Aim of the exercise: Set the pictures aside and return each record below precisely as written.

Collected data:
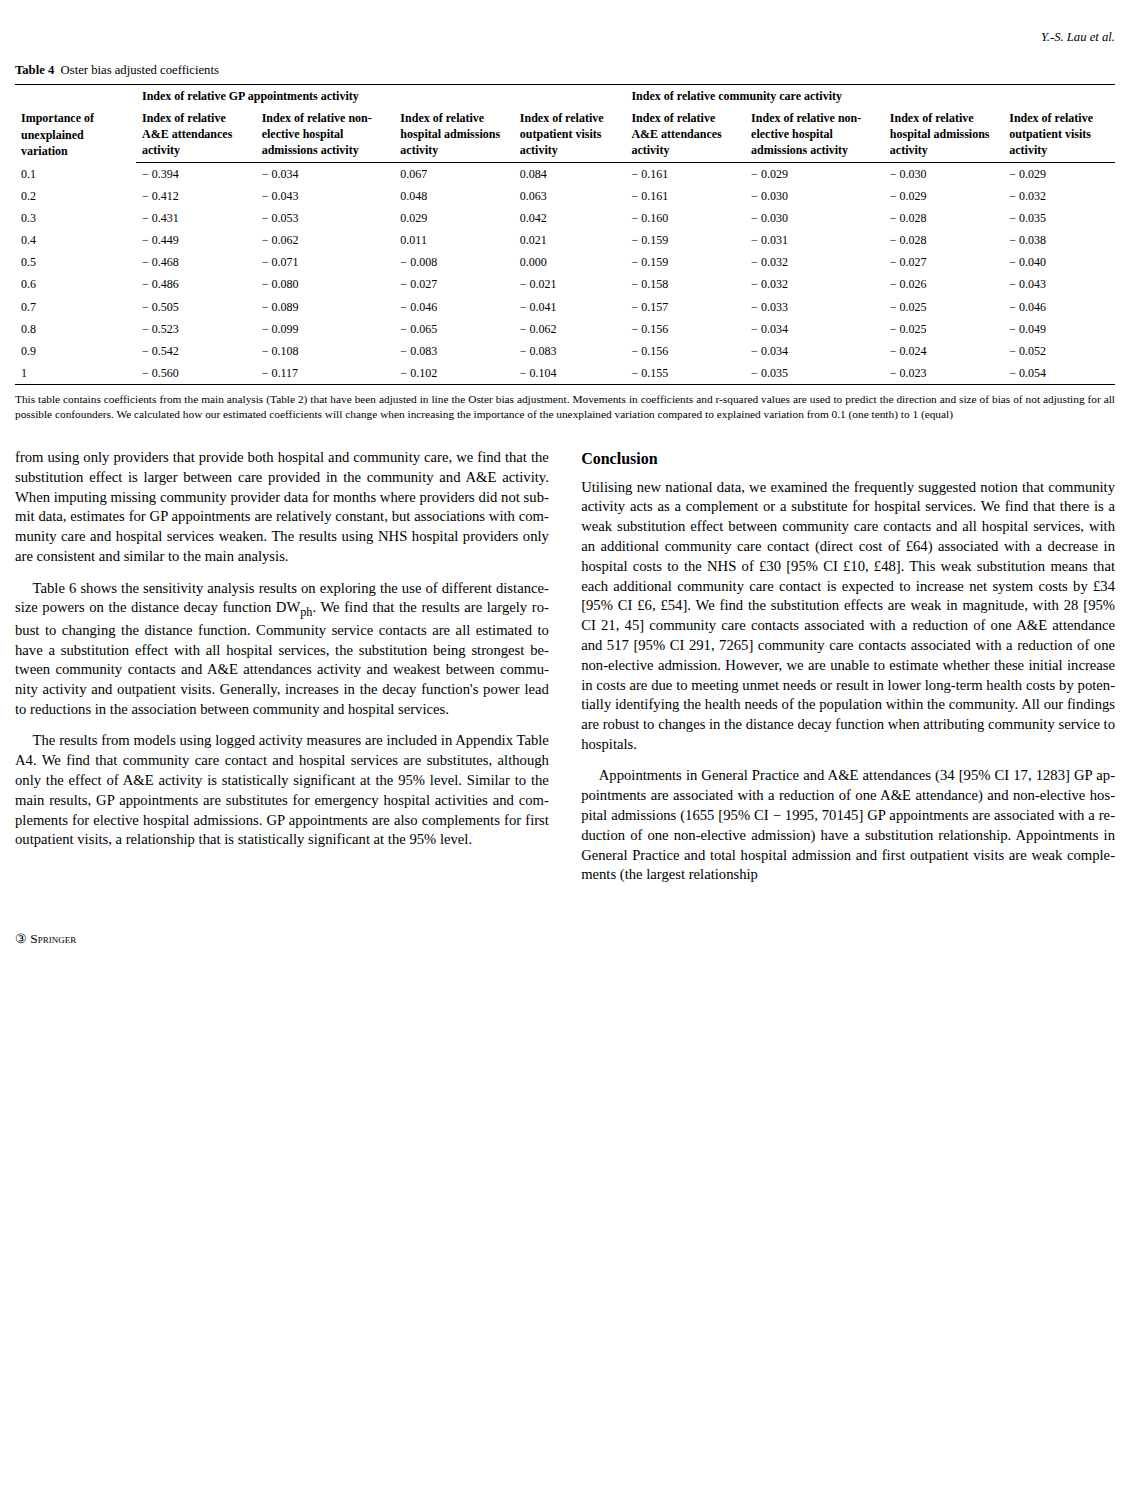Y.-S. Lau et al.
Table 4 Oster bias adjusted coefficients
| Importance of unexplained variation | Index of relative GP appointments activity | Index of relative community care activity |
| --- | --- | --- |
| Index of relative A&E attendances activity | Index of relative non-elective hospital admissions activity | Index of relative hospital admissions activity | Index of relative outpatient visits activity | Index of relative A&E attendances activity | Index of relative non-elective hospital admissions activity | Index of relative hospital admissions activity | Index of relative outpatient visits activity |
| 0.1 | − 0.394 | − 0.034 | 0.067 | 0.084 | − 0.161 | − 0.029 | − 0.030 | − 0.029 |
| 0.2 | − 0.412 | − 0.043 | 0.048 | 0.063 | − 0.161 | − 0.030 | − 0.029 | − 0.032 |
| 0.3 | − 0.431 | − 0.053 | 0.029 | 0.042 | − 0.160 | − 0.030 | − 0.028 | − 0.035 |
| 0.4 | − 0.449 | − 0.062 | 0.011 | 0.021 | − 0.159 | − 0.031 | − 0.028 | − 0.038 |
| 0.5 | − 0.468 | − 0.071 | − 0.008 | 0.000 | − 0.159 | − 0.032 | − 0.027 | − 0.040 |
| 0.6 | − 0.486 | − 0.080 | − 0.027 | − 0.021 | − 0.158 | − 0.032 | − 0.026 | − 0.043 |
| 0.7 | − 0.505 | − 0.089 | − 0.046 | − 0.041 | − 0.157 | − 0.033 | − 0.025 | − 0.046 |
| 0.8 | − 0.523 | − 0.099 | − 0.065 | − 0.062 | − 0.156 | − 0.034 | − 0.025 | − 0.049 |
| 0.9 | − 0.542 | − 0.108 | − 0.083 | − 0.083 | − 0.156 | − 0.034 | − 0.024 | − 0.052 |
| 1 | − 0.560 | − 0.117 | − 0.102 | − 0.104 | − 0.155 | − 0.035 | − 0.023 | − 0.054 |
This table contains coefficients from the main analysis (Table 2) that have been adjusted in line the Oster bias adjustment. Movements in coefficients and r-squared values are used to predict the direction and size of bias of not adjusting for all possible confounders. We calculated how our estimated coefficients will change when increasing the importance of the unexplained variation compared to explained variation from 0.1 (one tenth) to 1 (equal)
from using only providers that provide both hospital and community care, we find that the substitution effect is larger between care provided in the community and A&E activity. When imputing missing community provider data for months where providers did not submit data, estimates for GP appointments are relatively constant, but associations with community care and hospital services weaken. The results using NHS hospital providers only are consistent and similar to the main analysis.
Table 6 shows the sensitivity analysis results on exploring the use of different distance-size powers on the distance decay function DWph. We find that the results are largely robust to changing the distance function. Community service contacts are all estimated to have a substitution effect with all hospital services, the substitution being strongest between community contacts and A&E attendances activity and weakest between community activity and outpatient visits. Generally, increases in the decay function's power lead to reductions in the association between community and hospital services.
The results from models using logged activity measures are included in Appendix Table A4. We find that community care contact and hospital services are substitutes, although only the effect of A&E activity is statistically significant at the 95% level. Similar to the main results, GP appointments are substitutes for emergency hospital activities and complements for elective hospital admissions. GP appointments are also complements for first outpatient visits, a relationship that is statistically significant at the 95% level.
Conclusion
Utilising new national data, we examined the frequently suggested notion that community activity acts as a complement or a substitute for hospital services. We find that there is a weak substitution effect between community care contacts and all hospital services, with an additional community care contact (direct cost of £64) associated with a decrease in hospital costs to the NHS of £30 [95% CI £10, £48]. This weak substitution means that each additional community care contact is expected to increase net system costs by £34 [95% CI £6, £54]. We find the substitution effects are weak in magnitude, with 28 [95% CI 21, 45] community care contacts associated with a reduction of one A&E attendance and 517 [95% CI 291, 7265] community care contacts associated with a reduction of one non-elective admission. However, we are unable to estimate whether these initial increase in costs are due to meeting unmet needs or result in lower long-term health costs by potentially identifying the health needs of the population within the community. All our findings are robust to changes in the distance decay function when attributing community service to hospitals.
Appointments in General Practice and A&E attendances (34 [95% CI 17, 1283] GP appointments are associated with a reduction of one A&E attendance) and non-elective hospital admissions (1655 [95% CI − 1995, 70145] GP appointments are associated with a reduction of one non-elective admission) have a substitution relationship. Appointments in General Practice and total hospital admission and first outpatient visits are weak complements (the largest relationship
③ Springer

Task answer:
Y.-S. Lau et al.
Table 4 Oster bias adjusted coefficients
| Importance of unexplained variation | Index of relative GP appointments activity | Index of relative community care activity |
| --- | --- | --- |
| Index of relative A&E attendances activity | Index of relative non-elective hospital admissions activity | Index of relative hospital admissions activity | Index of relative outpatient visits activity | Index of relative A&E attendances activity | Index of relative non-elective hospital admissions activity | Index of relative hospital admissions activity | Index of relative outpatient visits activity |
| 0.1 | − 0.394 | − 0.034 | 0.067 | 0.084 | − 0.161 | − 0.029 | − 0.030 | − 0.029 |
| 0.2 | − 0.412 | − 0.043 | 0.048 | 0.063 | − 0.161 | − 0.030 | − 0.029 | − 0.032 |
| 0.3 | − 0.431 | − 0.053 | 0.029 | 0.042 | − 0.160 | − 0.030 | − 0.028 | − 0.035 |
| 0.4 | − 0.449 | − 0.062 | 0.011 | 0.021 | − 0.159 | − 0.031 | − 0.028 | − 0.038 |
| 0.5 | − 0.468 | − 0.071 | − 0.008 | 0.000 | − 0.159 | − 0.032 | − 0.027 | − 0.040 |
| 0.6 | − 0.486 | − 0.080 | − 0.027 | − 0.021 | − 0.158 | − 0.032 | − 0.026 | − 0.043 |
| 0.7 | − 0.505 | − 0.089 | − 0.046 | − 0.041 | − 0.157 | − 0.033 | − 0.025 | − 0.046 |
| 0.8 | − 0.523 | − 0.099 | − 0.065 | − 0.062 | − 0.156 | − 0.034 | − 0.025 | − 0.049 |
| 0.9 | − 0.542 | − 0.108 | − 0.083 | − 0.083 | − 0.156 | − 0.034 | − 0.024 | − 0.052 |
| 1 | − 0.560 | − 0.117 | − 0.102 | − 0.104 | − 0.155 | − 0.035 | − 0.023 | − 0.054 |
This table contains coefficients from the main analysis (Table 2) that have been adjusted in line the Oster bias adjustment. Movements in coefficients and r-squared values are used to predict the direction and size of bias of not adjusting for all possible confounders. We calculated how our estimated coefficients will change when increasing the importance of the unexplained variation compared to explained variation from 0.1 (one tenth) to 1 (equal)
from using only providers that provide both hospital and community care, we find that the substitution effect is larger between care provided in the community and A&E activity. When imputing missing community provider data for months where providers did not submit data, estimates for GP appointments are relatively constant, but associations with community care and hospital services weaken. The results using NHS hospital providers only are consistent and similar to the main analysis.
Table 6 shows the sensitivity analysis results on exploring the use of different distance-size powers on the distance decay function DWph. We find that the results are largely robust to changing the distance function. Community service contacts are all estimated to have a substitution effect with all hospital services, the substitution being strongest between community contacts and A&E attendances activity and weakest between community activity and outpatient visits. Generally, increases in the decay function's power lead to reductions in the association between community and hospital services.
The results from models using logged activity measures are included in Appendix Table A4. We find that community care contact and hospital services are substitutes, although only the effect of A&E activity is statistically significant at the 95% level. Similar to the main results, GP appointments are substitutes for emergency hospital activities and complements for elective hospital admissions. GP appointments are also complements for first outpatient visits, a relationship that is statistically significant at the 95% level.
Conclusion
Utilising new national data, we examined the frequently suggested notion that community activity acts as a complement or a substitute for hospital services. We find that there is a weak substitution effect between community care contacts and all hospital services, with an additional community care contact (direct cost of £64) associated with a decrease in hospital costs to the NHS of £30 [95% CI £10, £48]. This weak substitution means that each additional community care contact is expected to increase net system costs by £34 [95% CI £6, £54]. We find the substitution effects are weak in magnitude, with 28 [95% CI 21, 45] community care contacts associated with a reduction of one A&E attendance and 517 [95% CI 291, 7265] community care contacts associated with a reduction of one non-elective admission. However, we are unable to estimate whether these initial increase in costs are due to meeting unmet needs or result in lower long-term health costs by potentially identifying the health needs of the population within the community. All our findings are robust to changes in the distance decay function when attributing community service to hospitals.
Appointments in General Practice and A&E attendances (34 [95% CI 17, 1283] GP appointments are associated with a reduction of one A&E attendance) and non-elective hospital admissions (1655 [95% CI − 1995, 70145] GP appointments are associated with a reduction of one non-elective admission) have a substitution relationship. Appointments in General Practice and total hospital admission and first outpatient visits are weak complements (the largest relationship
③ Springer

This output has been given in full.